Of course if you go beyond those x-values where only one of the two are defined, then trivially the one that is defined constitutes the Pareto frontier in that region. Which is what I understand to be your point?
jsnell
2 hours ago
The post I was replying to said "performs strictly better at the same cost per task". That claim was obviously not true, there are costs where Opus cannot do the task and Sonnet can, so Opus can't be performing strictly better that the same cost. It seems that you agree that it is not true.
You could make it true by artificially dropping some of the data points, but, like, why?
(Again, this is moot given the updated graph.)
> Of course if you go beyond those x-values where only one of the two are defined, then trivially the one that is defined constitutes the Pareto frontier in that region.
Not so! It's only sound to do that at the low end of the cost axis (x) or the high end of the performance axis (y). You can't do it at the low end of the performance axis or the high end of the cost axis.
seiru
5 hours ago
Worth noting that the default chart there is for "agentic search performance", not coding. I didn't see an effort comparison for coding specifically.
booi
5 hours ago
i actually exclusively use Sonnet in low effort level. It's too slow otherwise and at a higher effort levels is strictly worse than Opus.
intellijdd
6 hours ago
I noticed that as well but with the introductory pricing, I wonder how true that is.
It would be great to see these charts with the promotional pricing just because it’s here for about two whole months.

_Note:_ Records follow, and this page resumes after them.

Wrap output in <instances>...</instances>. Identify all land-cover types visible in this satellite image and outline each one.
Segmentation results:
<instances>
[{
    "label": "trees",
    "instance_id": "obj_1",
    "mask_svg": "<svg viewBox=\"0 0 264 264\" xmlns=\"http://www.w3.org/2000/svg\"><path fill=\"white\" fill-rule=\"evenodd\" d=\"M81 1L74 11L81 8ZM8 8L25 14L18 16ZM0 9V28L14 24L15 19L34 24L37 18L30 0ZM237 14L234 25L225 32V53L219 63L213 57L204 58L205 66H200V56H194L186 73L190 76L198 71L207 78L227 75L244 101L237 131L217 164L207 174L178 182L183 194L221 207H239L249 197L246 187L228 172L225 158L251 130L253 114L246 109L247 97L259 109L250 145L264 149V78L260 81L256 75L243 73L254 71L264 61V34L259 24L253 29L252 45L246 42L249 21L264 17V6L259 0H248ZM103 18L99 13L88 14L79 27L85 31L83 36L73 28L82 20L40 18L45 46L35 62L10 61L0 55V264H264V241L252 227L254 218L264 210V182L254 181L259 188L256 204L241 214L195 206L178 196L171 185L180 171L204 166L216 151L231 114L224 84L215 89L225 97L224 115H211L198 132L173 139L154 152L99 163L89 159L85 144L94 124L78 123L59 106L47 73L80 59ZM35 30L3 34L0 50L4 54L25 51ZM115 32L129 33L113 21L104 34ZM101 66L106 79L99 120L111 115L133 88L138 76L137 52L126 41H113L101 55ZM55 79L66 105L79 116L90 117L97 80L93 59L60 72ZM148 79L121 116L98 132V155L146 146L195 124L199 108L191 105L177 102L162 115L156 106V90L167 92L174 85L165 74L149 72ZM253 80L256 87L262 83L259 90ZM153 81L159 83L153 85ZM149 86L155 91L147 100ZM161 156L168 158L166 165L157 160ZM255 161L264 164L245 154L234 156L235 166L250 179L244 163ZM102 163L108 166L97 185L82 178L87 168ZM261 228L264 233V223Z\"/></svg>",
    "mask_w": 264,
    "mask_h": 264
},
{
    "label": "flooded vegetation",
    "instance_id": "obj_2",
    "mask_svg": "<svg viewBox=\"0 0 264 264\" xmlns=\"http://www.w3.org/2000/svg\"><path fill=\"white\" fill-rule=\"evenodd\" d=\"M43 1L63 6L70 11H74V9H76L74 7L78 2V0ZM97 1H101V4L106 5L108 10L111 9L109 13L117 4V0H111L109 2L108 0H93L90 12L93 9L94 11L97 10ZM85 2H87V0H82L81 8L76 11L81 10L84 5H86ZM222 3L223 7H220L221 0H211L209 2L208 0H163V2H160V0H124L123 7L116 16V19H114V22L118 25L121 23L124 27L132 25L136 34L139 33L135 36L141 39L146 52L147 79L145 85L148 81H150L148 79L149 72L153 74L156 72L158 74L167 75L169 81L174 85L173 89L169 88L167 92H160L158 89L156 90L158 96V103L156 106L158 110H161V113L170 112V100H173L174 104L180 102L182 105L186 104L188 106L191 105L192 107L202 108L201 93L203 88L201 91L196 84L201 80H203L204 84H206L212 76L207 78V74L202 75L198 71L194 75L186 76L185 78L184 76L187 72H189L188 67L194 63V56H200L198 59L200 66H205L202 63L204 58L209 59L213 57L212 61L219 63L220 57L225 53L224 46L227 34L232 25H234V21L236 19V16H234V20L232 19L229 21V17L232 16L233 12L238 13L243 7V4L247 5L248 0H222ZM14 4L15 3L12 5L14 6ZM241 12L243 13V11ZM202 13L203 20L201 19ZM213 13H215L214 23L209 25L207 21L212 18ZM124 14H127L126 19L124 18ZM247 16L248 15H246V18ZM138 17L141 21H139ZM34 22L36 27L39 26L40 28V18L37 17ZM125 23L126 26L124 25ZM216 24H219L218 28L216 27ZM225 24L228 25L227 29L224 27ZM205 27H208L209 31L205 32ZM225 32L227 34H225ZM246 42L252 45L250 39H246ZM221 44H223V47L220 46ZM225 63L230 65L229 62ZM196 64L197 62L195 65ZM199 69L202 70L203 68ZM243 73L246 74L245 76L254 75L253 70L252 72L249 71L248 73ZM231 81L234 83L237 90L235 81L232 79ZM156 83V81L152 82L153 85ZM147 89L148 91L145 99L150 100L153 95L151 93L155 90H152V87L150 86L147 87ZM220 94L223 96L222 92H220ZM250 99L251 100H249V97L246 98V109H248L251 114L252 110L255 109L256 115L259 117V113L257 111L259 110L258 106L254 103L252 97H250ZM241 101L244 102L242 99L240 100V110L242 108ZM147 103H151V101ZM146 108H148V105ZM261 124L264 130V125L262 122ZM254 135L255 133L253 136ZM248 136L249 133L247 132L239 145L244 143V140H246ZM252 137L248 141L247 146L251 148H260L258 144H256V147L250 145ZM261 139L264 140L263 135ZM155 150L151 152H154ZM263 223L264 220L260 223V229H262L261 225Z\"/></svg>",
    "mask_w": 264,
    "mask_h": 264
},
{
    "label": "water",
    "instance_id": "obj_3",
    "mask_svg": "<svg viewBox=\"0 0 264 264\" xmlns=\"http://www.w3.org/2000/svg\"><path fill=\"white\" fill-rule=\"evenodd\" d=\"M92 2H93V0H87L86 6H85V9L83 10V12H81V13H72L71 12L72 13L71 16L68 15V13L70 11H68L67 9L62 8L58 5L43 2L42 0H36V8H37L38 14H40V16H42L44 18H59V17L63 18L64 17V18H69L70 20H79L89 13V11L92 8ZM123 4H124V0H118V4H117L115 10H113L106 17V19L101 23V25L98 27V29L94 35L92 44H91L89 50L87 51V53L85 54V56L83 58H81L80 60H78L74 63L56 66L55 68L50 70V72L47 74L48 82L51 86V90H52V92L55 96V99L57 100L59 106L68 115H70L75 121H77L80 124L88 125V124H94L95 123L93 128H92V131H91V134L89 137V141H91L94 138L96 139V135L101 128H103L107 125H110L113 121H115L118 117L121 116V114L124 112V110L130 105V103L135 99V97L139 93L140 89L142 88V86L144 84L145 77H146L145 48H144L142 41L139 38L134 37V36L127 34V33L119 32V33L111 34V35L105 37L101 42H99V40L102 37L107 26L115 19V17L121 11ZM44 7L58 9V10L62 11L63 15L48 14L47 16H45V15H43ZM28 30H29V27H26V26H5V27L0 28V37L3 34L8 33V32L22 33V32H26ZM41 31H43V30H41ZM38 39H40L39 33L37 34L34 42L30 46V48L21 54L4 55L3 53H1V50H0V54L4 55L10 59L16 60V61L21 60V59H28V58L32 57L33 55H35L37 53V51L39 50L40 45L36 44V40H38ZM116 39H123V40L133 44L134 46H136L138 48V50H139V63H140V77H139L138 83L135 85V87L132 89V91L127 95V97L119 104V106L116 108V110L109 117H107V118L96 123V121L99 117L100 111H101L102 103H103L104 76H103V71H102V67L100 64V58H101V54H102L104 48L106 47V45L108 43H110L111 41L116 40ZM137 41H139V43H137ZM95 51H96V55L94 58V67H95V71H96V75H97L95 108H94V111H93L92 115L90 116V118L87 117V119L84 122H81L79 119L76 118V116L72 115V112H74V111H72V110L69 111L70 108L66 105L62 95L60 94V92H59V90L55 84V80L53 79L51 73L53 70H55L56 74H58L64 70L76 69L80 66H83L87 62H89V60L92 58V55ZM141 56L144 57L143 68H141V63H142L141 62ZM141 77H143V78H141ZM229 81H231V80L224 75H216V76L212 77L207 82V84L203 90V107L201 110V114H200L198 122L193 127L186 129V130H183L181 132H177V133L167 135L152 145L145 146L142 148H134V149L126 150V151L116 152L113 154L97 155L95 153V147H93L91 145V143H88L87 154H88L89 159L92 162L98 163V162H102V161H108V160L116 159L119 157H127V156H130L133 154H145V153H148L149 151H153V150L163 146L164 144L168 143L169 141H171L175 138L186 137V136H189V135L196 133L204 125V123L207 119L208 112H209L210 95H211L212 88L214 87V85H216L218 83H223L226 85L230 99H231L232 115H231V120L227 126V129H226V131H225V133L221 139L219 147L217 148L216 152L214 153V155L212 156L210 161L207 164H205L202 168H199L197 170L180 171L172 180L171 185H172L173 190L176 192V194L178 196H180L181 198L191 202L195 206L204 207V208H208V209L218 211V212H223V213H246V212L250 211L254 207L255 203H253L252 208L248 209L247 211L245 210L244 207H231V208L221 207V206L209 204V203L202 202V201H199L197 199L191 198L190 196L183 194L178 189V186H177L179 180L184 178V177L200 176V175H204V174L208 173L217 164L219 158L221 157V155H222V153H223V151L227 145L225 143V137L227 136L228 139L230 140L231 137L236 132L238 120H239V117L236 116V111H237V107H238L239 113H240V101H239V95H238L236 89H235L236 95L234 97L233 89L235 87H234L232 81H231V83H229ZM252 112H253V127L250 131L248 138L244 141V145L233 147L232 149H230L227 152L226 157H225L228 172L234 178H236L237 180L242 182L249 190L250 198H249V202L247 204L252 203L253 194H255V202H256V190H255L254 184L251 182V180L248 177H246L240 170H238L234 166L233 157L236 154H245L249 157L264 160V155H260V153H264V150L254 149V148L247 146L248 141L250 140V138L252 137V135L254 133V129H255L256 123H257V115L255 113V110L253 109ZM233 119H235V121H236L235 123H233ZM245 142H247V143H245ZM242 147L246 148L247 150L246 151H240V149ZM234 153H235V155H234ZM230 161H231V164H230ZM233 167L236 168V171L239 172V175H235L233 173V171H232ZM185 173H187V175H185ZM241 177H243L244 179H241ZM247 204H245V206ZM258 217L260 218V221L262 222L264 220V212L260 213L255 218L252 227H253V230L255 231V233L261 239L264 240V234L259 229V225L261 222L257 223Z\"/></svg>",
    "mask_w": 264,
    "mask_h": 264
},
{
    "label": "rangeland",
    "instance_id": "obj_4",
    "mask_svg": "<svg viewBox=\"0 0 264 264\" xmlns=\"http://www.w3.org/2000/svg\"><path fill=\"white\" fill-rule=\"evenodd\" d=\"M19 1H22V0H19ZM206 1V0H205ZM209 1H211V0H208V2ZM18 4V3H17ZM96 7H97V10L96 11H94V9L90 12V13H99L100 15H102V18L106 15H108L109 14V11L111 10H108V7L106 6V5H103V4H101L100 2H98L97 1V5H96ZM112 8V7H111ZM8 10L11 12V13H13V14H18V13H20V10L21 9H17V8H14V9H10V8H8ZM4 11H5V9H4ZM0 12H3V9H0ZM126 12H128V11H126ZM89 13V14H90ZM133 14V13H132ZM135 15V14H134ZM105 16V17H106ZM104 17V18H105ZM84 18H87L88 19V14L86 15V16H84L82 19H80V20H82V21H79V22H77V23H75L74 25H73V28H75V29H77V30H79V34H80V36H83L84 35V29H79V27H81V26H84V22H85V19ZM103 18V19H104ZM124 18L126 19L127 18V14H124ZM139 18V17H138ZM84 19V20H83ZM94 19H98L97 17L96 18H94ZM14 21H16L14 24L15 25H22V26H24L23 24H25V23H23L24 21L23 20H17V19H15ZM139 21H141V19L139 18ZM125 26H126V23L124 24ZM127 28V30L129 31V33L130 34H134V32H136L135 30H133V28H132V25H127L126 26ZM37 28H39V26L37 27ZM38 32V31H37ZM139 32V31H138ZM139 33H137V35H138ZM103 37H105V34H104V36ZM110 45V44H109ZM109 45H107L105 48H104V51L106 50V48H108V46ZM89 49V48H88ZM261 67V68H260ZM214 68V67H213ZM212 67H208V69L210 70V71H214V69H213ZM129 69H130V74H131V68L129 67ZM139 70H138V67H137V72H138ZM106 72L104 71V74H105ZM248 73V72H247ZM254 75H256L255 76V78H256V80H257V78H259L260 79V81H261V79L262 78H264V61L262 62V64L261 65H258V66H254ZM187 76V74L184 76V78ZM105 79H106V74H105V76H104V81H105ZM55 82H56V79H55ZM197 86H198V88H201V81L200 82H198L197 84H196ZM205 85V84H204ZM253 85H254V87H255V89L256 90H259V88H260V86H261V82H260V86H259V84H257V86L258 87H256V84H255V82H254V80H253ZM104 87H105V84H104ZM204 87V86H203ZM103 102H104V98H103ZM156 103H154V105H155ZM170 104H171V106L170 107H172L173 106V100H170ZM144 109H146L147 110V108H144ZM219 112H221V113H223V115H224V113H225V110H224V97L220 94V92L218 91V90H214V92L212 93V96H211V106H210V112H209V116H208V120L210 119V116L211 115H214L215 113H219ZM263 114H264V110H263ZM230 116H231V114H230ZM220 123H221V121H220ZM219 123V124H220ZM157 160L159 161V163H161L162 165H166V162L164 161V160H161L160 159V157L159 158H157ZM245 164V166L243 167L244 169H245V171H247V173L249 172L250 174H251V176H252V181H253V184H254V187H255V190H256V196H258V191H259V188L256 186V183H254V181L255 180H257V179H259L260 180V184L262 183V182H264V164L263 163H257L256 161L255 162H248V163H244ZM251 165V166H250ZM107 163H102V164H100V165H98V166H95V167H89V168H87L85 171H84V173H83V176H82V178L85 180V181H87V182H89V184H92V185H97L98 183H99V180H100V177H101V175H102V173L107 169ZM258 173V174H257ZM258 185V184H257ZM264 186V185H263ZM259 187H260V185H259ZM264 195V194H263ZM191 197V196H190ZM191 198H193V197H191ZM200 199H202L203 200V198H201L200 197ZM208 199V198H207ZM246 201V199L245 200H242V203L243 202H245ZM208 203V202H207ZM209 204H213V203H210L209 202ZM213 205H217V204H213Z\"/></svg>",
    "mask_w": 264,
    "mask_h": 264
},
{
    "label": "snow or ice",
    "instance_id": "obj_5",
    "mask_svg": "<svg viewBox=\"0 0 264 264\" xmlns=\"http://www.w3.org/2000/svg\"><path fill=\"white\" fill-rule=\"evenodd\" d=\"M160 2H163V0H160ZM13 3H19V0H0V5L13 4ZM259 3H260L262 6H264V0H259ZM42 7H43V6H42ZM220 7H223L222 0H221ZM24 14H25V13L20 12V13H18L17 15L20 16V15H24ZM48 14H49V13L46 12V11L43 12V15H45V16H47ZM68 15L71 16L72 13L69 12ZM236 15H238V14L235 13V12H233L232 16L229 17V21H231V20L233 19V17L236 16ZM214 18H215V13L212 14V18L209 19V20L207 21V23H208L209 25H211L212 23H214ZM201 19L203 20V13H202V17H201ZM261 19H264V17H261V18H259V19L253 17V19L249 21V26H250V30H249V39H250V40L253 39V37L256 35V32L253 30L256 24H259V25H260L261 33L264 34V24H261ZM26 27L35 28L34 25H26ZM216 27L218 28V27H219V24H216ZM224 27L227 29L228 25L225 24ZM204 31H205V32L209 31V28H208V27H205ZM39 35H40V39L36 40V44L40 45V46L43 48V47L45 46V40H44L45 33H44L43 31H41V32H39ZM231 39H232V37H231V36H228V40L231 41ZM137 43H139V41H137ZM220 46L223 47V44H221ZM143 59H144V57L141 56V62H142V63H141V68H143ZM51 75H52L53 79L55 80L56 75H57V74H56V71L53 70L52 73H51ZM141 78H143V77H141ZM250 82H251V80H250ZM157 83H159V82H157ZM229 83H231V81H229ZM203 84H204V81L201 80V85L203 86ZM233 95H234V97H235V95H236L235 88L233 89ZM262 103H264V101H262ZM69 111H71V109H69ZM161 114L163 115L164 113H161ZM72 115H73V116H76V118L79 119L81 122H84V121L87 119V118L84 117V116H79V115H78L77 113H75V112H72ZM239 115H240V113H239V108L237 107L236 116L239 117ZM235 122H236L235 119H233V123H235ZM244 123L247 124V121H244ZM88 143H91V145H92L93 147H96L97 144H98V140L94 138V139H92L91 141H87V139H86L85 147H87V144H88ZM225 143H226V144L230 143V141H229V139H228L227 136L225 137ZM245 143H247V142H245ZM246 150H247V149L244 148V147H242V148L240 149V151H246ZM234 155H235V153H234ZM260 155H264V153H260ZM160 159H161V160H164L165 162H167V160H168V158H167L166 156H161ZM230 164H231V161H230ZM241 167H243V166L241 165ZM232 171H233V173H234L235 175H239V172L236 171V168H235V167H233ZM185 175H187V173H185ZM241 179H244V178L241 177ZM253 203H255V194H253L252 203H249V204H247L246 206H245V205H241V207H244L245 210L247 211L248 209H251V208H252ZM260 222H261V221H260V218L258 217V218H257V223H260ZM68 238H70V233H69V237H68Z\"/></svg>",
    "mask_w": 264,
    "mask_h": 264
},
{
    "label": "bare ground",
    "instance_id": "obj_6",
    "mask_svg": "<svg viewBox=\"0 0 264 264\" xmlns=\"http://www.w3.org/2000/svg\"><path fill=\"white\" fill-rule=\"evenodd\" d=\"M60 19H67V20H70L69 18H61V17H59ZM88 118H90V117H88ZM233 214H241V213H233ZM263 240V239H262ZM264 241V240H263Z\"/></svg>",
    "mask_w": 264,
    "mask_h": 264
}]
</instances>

I guess I could get Sonnet 5 to do it.
manojlds
5 hours ago
Opus 4.8 high doing better and cheaper than Sonnet 5 xhigh
partsch
2 hours ago
I feel like the charts have been adjusted. I am quite sure, they looked different a couple hours ago...
callahad
an hour ago
They've absolutely both changed. The initial version I saw didn't include max effort data points on the first chart, and the plot itself was much less favorable to Sonnet at high/xhigh relative to Opus, but the new chart shows them as closer competitors. Weird.
goldenarm
3 hours ago
It's funny the exact same thing happened to Gemini 3.5 flash. Cheaper and more agentic model that ends up worse and more expensive than 3.5 pro low.
al_borland
5 hours ago
What is a "task" in real-world terms? If it will be $15/million output tokens, and high/xhigh is somewhere in the $7.50/task range. Does that mean a single task is using 500k tokens. That seems like it would start to add up fast.
wyre
5 hours ago
I’ve found input tokens is around 5x more than output, so a task could be a couple million thinking tokens and then a few couple 100k output tokens?
Natelinathan
5 hours ago
I just re-wrote the /code-review skill anthropic ships to use Sonnet 4.6 for some tasks as it was using Opus for simple git diff commands and similarily mechanical tasks (launched 100+ agents for one of my diffs, cmon). I wonder how Sonnet 5 will impact my usage.
Does anyone else have any review token saving measures?
nicce
5 hours ago
> Opus always performs better for a given cost.
Assume it to get deprecated sooner rather than later.
windexh8er
an hour ago
Except for the fact that Opus 4.8 is not good. Constant hallucinations, doesn't use the web very intentionally until you explicitly ask it to and it nopes out rather quick on benign items. Anthropic has been very disappointing as of late. All of the gatekeeping is taking a toll on what should be some of the better models out there, but you can't trust 4.8 to go off on its own. It will burn down tokens doing what it deems correct as per its guidance. Truly painful to use.
lukan
an hour ago
"but you can't trust 4.8 to go off on its own."
And what (avaiable) model do you trust to go off on its own?
make3
2 hours ago
it might be worth it if speed is an issue
ZeWaka
6 hours ago
It's very interesting. Why even release a new product that underperforms at the same price level? Why not just lock it?
I guess it's probably a lot cheaper for them to run, and it cuts costs for them. Seems disingenuous, though.